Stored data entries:

+---+

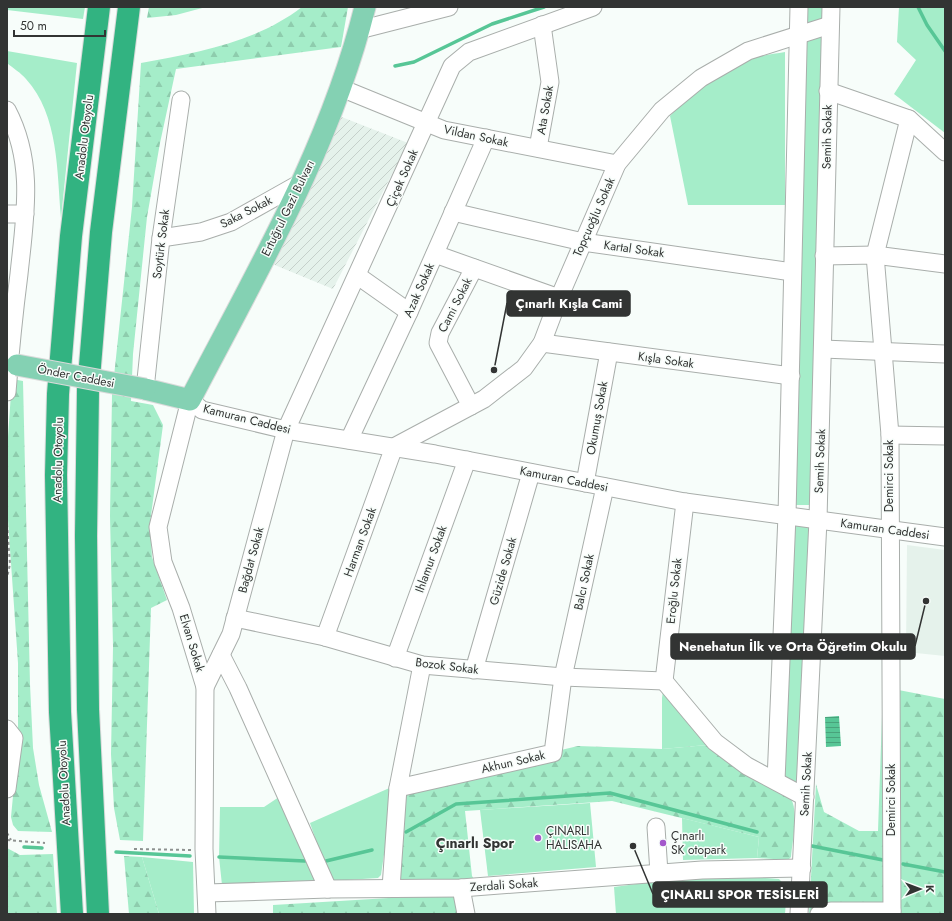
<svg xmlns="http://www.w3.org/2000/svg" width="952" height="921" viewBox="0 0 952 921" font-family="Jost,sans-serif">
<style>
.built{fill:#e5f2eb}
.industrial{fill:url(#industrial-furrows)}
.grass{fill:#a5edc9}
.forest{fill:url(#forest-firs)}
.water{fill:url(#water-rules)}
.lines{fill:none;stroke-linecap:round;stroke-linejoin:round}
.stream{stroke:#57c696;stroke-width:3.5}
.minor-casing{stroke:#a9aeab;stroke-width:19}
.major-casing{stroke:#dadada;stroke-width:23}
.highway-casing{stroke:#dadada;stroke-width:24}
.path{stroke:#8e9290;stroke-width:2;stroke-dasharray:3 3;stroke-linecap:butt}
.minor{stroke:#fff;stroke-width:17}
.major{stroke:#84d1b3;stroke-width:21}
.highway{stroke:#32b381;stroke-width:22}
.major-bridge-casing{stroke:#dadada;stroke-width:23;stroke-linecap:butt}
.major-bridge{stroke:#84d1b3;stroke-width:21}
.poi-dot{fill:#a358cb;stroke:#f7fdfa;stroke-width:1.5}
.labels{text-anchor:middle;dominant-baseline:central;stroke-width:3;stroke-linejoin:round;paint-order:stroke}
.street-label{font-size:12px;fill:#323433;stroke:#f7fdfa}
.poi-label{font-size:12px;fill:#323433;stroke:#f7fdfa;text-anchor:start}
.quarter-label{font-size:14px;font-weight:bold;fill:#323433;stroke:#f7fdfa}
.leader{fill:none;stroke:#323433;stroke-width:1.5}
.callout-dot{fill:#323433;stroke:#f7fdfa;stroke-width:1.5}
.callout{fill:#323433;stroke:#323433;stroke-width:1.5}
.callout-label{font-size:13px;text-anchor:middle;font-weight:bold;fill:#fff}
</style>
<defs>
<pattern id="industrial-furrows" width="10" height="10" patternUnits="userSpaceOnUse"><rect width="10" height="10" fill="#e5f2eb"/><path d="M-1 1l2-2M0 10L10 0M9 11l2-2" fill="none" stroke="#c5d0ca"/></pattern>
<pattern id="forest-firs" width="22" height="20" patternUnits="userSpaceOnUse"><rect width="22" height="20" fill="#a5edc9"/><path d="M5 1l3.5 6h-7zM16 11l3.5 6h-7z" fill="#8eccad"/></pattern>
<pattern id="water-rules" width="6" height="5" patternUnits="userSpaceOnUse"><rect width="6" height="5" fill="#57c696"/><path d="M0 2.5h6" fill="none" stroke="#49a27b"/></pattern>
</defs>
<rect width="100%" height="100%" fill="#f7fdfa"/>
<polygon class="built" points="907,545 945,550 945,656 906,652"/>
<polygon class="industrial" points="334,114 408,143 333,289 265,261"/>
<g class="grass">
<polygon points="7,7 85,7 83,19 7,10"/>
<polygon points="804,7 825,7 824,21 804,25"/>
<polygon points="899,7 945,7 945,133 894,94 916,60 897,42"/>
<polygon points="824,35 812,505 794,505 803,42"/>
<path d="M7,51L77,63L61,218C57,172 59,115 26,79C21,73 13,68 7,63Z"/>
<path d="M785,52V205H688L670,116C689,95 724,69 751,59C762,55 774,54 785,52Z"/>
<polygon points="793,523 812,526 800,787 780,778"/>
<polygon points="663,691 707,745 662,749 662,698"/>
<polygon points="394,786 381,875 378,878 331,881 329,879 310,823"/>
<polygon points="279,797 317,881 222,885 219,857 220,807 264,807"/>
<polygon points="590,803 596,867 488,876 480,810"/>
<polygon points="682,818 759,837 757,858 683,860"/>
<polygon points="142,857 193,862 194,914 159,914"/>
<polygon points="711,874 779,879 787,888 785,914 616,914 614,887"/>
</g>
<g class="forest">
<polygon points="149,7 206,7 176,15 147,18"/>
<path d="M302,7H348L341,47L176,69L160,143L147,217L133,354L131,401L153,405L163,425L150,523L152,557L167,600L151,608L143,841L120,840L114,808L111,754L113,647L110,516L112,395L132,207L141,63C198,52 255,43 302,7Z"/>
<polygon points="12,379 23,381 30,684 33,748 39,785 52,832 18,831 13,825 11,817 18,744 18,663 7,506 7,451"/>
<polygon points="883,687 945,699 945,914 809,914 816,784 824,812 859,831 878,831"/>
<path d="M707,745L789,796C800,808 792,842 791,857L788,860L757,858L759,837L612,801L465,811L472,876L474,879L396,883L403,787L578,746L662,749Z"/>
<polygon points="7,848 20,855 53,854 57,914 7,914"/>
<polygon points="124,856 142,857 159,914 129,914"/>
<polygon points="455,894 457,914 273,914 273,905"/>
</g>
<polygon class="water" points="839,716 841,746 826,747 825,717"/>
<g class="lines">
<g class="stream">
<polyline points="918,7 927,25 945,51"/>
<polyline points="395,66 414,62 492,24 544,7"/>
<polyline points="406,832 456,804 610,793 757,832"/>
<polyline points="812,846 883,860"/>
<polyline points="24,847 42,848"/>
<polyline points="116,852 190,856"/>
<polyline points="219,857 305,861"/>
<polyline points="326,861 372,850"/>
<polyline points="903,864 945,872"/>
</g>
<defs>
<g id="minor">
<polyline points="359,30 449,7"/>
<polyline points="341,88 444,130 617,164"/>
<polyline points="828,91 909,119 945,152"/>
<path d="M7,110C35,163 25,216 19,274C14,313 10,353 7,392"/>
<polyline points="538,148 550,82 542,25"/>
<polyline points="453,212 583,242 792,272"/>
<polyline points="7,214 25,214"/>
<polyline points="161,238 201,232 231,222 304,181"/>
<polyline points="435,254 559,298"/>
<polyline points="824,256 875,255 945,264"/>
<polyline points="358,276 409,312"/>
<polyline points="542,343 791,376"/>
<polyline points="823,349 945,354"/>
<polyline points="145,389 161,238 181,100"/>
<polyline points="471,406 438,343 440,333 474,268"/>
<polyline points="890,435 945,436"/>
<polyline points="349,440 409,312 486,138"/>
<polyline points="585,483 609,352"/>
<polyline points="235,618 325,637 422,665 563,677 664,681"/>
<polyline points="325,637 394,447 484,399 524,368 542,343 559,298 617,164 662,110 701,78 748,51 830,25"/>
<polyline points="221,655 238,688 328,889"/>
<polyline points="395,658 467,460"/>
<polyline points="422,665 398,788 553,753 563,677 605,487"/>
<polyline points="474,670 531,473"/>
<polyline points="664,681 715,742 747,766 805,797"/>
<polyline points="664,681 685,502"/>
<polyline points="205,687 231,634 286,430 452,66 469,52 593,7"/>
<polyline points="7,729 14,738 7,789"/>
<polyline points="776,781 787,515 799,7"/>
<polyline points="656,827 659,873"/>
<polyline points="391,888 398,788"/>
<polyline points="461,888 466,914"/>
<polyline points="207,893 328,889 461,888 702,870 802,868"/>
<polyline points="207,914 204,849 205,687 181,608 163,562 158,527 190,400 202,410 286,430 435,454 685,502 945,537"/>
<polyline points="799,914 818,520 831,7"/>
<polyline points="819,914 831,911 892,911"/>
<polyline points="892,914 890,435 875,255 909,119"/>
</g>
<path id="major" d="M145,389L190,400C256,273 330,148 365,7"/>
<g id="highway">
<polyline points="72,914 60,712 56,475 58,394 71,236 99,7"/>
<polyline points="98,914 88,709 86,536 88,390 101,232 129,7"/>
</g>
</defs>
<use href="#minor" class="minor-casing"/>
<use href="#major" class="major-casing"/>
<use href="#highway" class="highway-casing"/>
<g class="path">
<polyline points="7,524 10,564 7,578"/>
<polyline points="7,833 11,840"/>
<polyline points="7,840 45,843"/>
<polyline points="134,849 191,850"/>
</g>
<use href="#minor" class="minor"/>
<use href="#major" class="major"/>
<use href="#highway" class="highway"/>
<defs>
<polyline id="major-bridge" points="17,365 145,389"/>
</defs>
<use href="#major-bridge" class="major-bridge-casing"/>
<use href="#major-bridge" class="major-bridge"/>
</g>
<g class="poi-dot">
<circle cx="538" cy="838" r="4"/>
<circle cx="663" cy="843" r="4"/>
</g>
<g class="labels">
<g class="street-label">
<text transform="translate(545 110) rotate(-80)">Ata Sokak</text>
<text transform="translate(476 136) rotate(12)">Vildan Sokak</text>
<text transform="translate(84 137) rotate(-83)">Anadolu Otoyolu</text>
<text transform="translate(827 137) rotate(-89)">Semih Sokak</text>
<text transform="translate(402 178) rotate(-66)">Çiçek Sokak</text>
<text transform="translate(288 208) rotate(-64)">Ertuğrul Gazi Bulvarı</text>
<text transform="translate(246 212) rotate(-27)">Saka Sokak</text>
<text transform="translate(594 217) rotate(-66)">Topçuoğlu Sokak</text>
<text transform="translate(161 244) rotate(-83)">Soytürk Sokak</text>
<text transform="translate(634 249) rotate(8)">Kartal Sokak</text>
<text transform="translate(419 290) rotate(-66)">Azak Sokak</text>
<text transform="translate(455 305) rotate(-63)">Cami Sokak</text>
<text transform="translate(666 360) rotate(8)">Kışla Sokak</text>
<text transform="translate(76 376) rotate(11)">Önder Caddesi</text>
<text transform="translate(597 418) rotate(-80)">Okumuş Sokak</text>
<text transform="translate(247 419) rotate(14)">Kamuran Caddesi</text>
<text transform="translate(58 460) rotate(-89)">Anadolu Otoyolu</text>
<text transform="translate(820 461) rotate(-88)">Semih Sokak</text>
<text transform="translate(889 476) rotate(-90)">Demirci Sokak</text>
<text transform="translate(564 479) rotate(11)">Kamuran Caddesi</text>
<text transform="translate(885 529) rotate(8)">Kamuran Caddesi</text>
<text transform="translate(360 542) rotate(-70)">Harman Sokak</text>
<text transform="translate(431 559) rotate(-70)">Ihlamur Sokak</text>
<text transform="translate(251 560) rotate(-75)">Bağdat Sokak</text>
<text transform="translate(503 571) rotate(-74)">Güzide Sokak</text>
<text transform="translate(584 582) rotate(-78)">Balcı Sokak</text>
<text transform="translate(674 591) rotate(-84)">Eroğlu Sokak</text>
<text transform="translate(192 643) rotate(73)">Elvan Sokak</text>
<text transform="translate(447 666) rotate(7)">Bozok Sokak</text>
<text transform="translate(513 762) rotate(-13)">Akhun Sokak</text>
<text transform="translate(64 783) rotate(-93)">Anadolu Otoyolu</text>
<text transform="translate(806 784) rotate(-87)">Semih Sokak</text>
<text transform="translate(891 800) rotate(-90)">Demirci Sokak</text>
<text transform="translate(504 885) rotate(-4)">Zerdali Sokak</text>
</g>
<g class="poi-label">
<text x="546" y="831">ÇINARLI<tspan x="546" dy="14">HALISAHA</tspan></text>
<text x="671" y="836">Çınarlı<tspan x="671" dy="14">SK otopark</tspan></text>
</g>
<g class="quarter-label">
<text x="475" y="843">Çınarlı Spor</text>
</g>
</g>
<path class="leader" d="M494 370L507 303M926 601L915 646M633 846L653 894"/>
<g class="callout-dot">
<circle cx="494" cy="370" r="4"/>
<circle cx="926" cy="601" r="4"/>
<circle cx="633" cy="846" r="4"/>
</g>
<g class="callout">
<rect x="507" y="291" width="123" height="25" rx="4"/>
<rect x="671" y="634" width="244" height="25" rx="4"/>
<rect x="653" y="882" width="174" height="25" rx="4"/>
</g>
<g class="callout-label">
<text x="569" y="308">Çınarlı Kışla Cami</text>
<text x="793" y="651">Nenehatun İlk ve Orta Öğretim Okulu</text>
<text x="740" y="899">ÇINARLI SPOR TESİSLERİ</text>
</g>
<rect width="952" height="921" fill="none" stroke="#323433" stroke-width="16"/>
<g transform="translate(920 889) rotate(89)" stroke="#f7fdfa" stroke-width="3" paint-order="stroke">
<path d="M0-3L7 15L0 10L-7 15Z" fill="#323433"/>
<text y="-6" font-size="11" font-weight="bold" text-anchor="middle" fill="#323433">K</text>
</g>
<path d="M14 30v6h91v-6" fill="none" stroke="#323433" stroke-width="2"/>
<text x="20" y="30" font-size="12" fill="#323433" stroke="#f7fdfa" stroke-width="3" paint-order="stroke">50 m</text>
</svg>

+---+

_Problem_
Using the records above, select and copy every line that has the word "round".

_Response to the exercise_
.lines{fill:none;stroke-linecap:round;stroke-linejoin:round}
.labels{text-anchor:middle;dominant-baseline:central;stroke-width:3;stroke-linejoin:round;paint-order:stroke}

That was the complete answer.